One satellite weighing 32kg and two nano-satellites of less than 10kg each were sent to a minimum orbit of 450km, with the two smaller devices aimed at testing narrowband communication and geopositioning technology, the reports said.

The larger satellite, named “Mahda” and built by Iran's Space Agency, is meant to test the accuracy of the Simorgh rocket in delivering multiple cargoes to space.

“Mahda satellites and two nano-satellites were successfully put into orbit,” IRNA said.

Earlier this month, Iran launched its Sorayya satellite into orbit with a rocket built by the military, raising concerns among European powers that the space launch vehicle's technology could be used for the development of ballistic missile systems.

The statement from France, Germany and the UK said the three powers, "remain committed to taking every diplomatic step to prevent Iran from developing nuclear weapons and to hold Iran to account for its destabilising activity in the region and internationally."

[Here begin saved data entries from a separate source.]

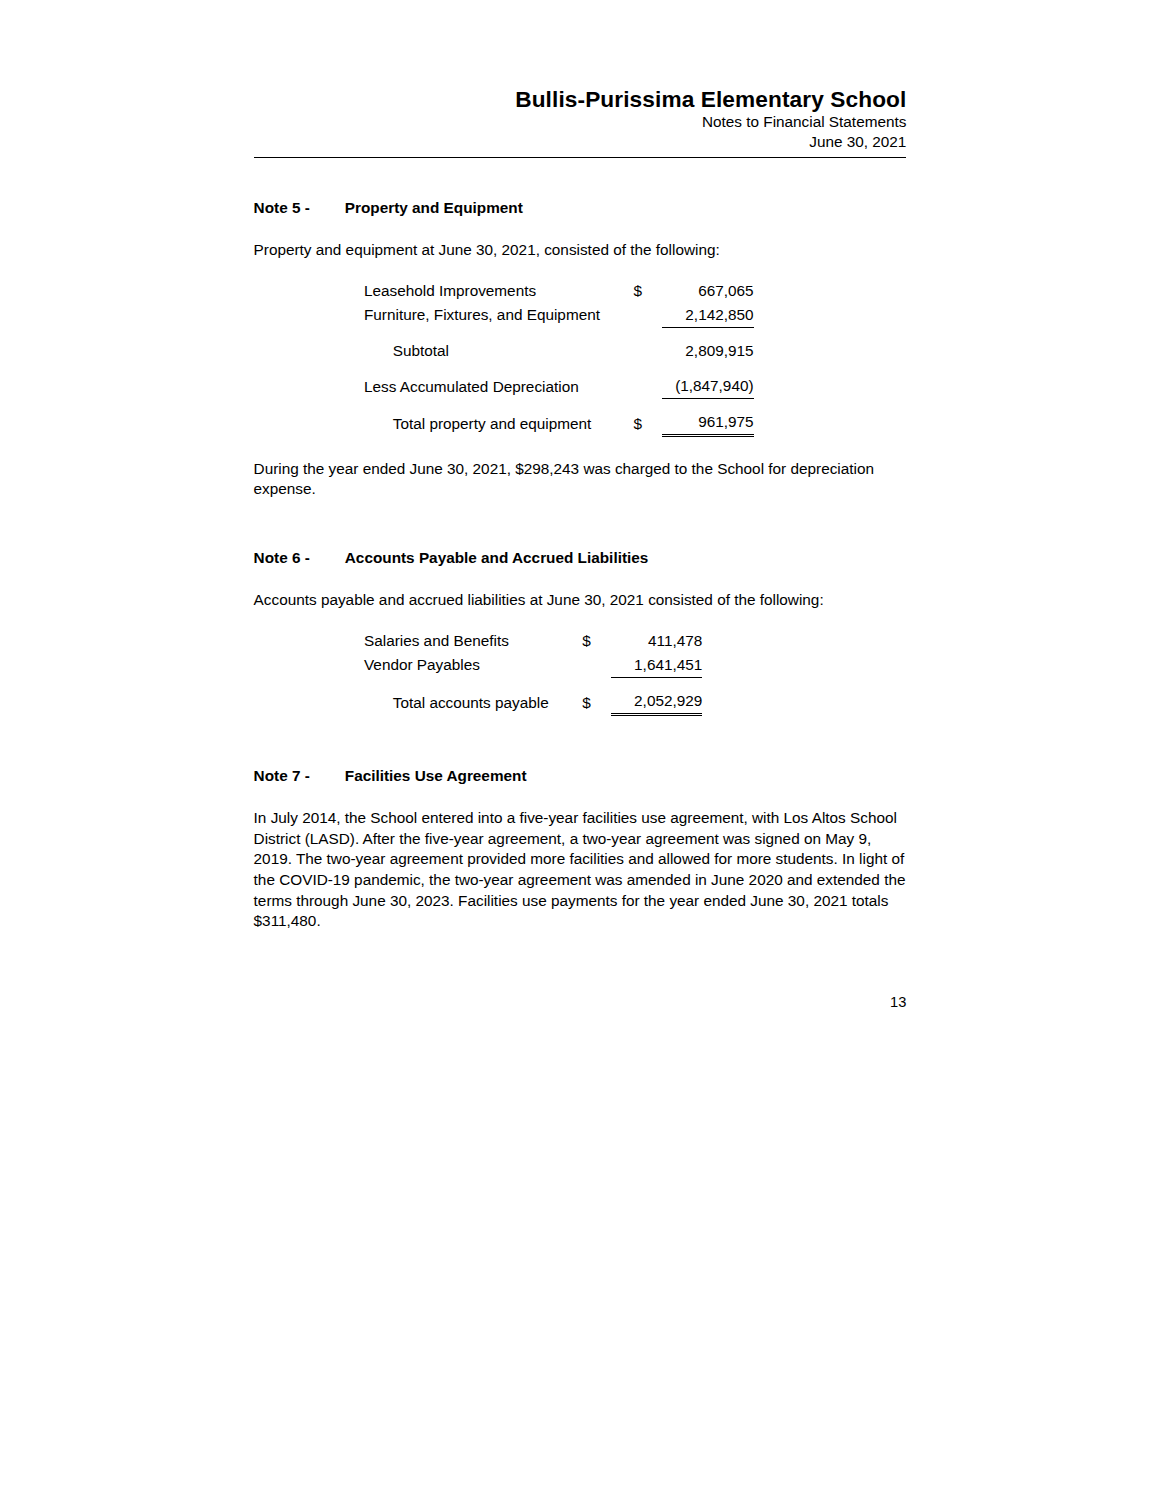Bullis-Purissima Elementary School
Notes to Financial Statements
June 30, 2021
Note 5 -Property and Equipment
Property and equipment at June 30, 2021, consisted of the following:
| Leasehold Improvements | $ | 667,065 |
| Furniture, Fixtures, and Equipment | | 2,142,850 |
| Subtotal | | 2,809,915 |
| Less Accumulated Depreciation | | (1,847,940) |
| Total property and equipment | $ | 961,975 |
During the year ended June 30, 2021, $298,243 was charged to the School for depreciation expense.
Note 6 -Accounts Payable and Accrued Liabilities
Accounts payable and accrued liabilities at June 30, 2021 consisted of the following:
| Salaries and Benefits | $ | 411,478 |
| Vendor Payables | | 1,641,451 |
| Total accounts payable | $ | 2,052,929 |
Note 7 -Facilities Use Agreement
In July 2014, the School entered into a five-year facilities use agreement, with Los Altos School District (LASD). After the five-year agreement, a two-year agreement was signed on May 9, 2019. The two-year agreement provided more facilities and allowed for more students. In light of the COVID-19 pandemic, the two-year agreement was amended in June 2020 and extended the terms through June 30, 2023. Facilities use payments for the year ended June 30, 2021 totals $311,480.
13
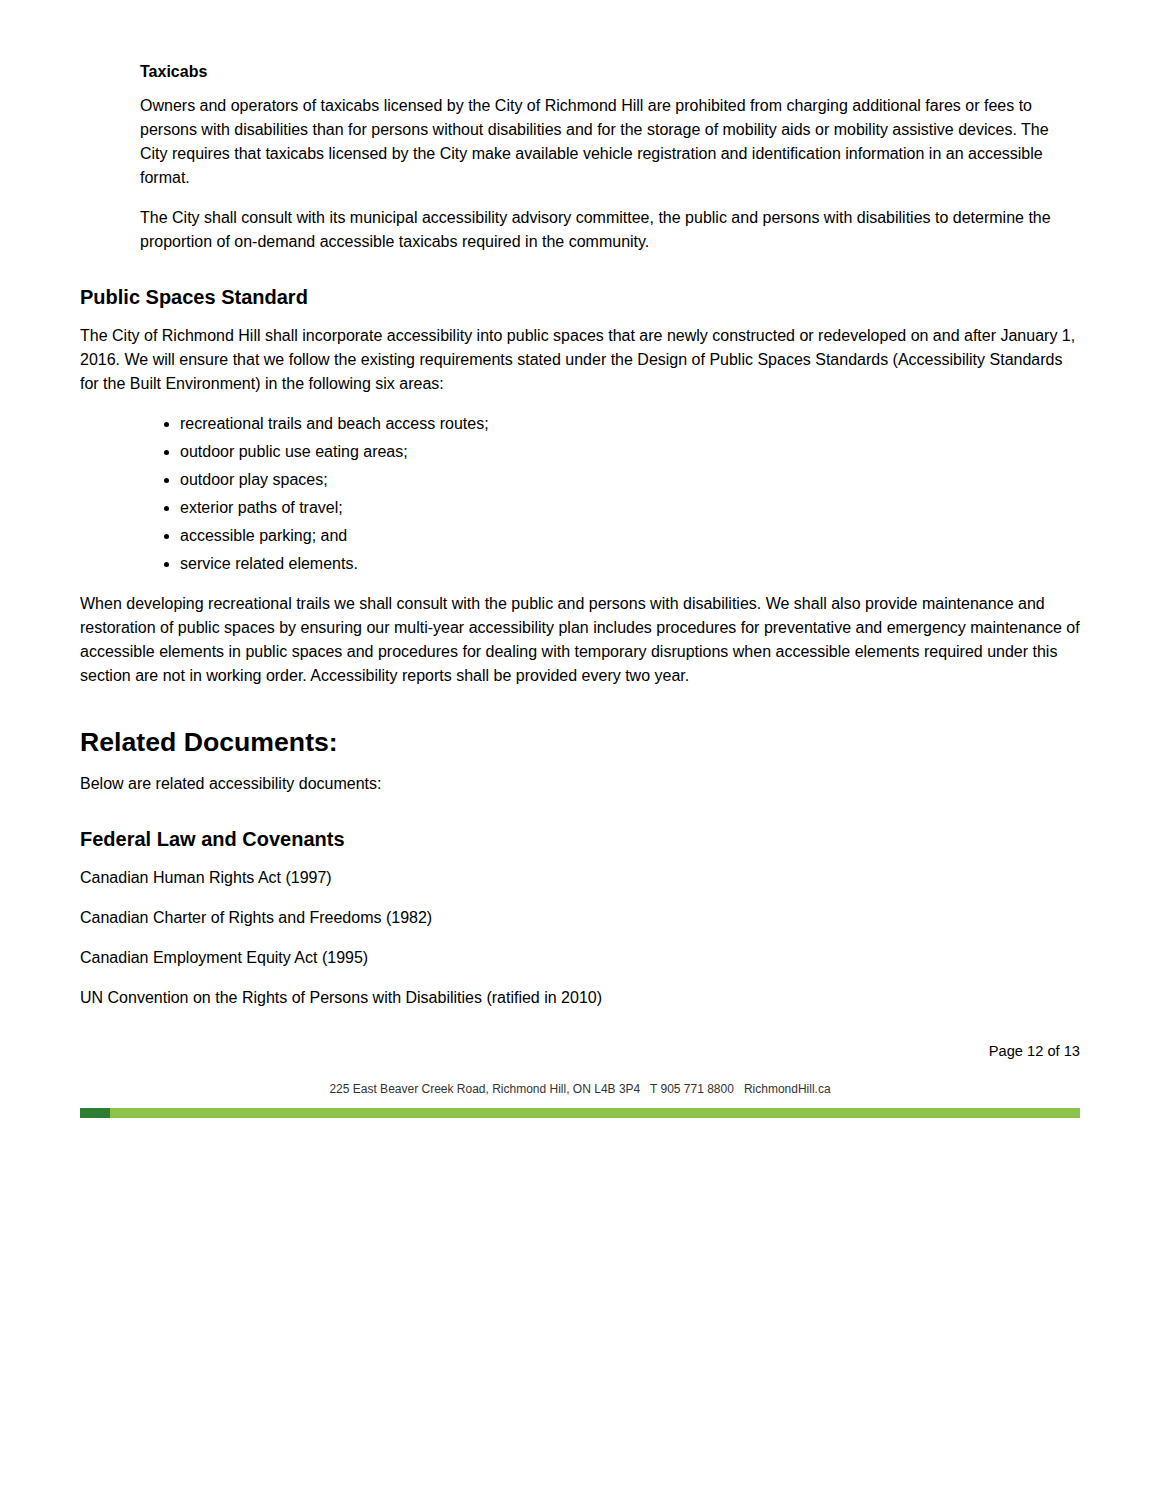Taxicabs
Owners and operators of taxicabs licensed by the City of Richmond Hill are prohibited from charging additional fares or fees to persons with disabilities than for persons without disabilities and for the storage of mobility aids or mobility assistive devices. The City requires that taxicabs licensed by the City make available vehicle registration and identification information in an accessible format.
The City shall consult with its municipal accessibility advisory committee, the public and persons with disabilities to determine the proportion of on-demand accessible taxicabs required in the community.
Public Spaces Standard
The City of Richmond Hill shall incorporate accessibility into public spaces that are newly constructed or redeveloped on and after January 1, 2016. We will ensure that we follow the existing requirements stated under the Design of Public Spaces Standards (Accessibility Standards for the Built Environment) in the following six areas:
recreational trails and beach access routes;
outdoor public use eating areas;
outdoor play spaces;
exterior paths of travel;
accessible parking; and
service related elements.
When developing recreational trails we shall consult with the public and persons with disabilities. We shall also provide maintenance and restoration of public spaces by ensuring our multi-year accessibility plan includes procedures for preventative and emergency maintenance of accessible elements in public spaces and procedures for dealing with temporary disruptions when accessible elements required under this section are not in working order. Accessibility reports shall be provided every two year.
Related Documents:
Below are related accessibility documents:
Federal Law and Covenants
Canadian Human Rights Act (1997)
Canadian Charter of Rights and Freedoms (1982)
Canadian Employment Equity Act (1995)
UN Convention on the Rights of Persons with Disabilities (ratified in 2010)
Page 12 of 13
225 East Beaver Creek Road, Richmond Hill, ON L4B 3P4 T 905 771 8800 RichmondHill.ca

Iran on Saturday dismissed European countries’ condemnation of its launch of the Sorayya satellite, saying peaceful technological advancement in the aerospace field was the country’s legitimate right.

The US has previously said Iran’s satellite launches defy a UN Security Council resolution and called on Tehran to undertake no activity involving ballistic missiles capable of delivering nuclear weapons. UN sanctions related to Iran’s ballistic missile programme expired last October.

The US intelligence community’s 2023 worldwide threat assessment said the development of satellite launch vehicles “shortens the timeline” for Iran to develop an intercontinental ballistic missile because it uses similar technology.